Exercise details ->
Transcribe the entries exactly as given and skip whatever images they hold.

Recorded data ->
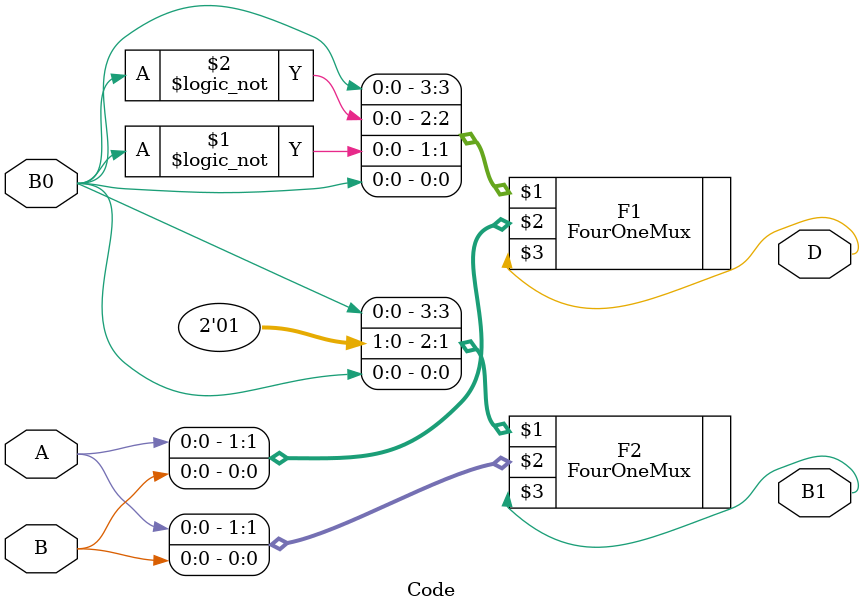
<source format=v>
`include "../fourOneMUX/fourOne.v"


module Code (
    input  A,
    input  B,
    input  B0,
    output D,
    output B1
);
  FourOneMux F1 (
      {B0, !B0, !B0, B0},
      {A, B},
      D
  );
  FourOneMux F2 (
      {B0, 1'b0, 1'b1, B0},
      {A, B},
      B1
  );


endmodule

</source>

Answer ->
<source format=v>
`include "../fourOneMUX/fourOne.v"


module Code (
    input  A,
    input  B,
    input  B0,
    output D,
    output B1
);
  FourOneMux F1 (
      {B0, !B0, !B0, B0},
      {A, B},
      D
  );
  FourOneMux F2 (
      {B0, 1'b0, 1'b1, B0},
      {A, B},
      B1
  );


endmodule

</source>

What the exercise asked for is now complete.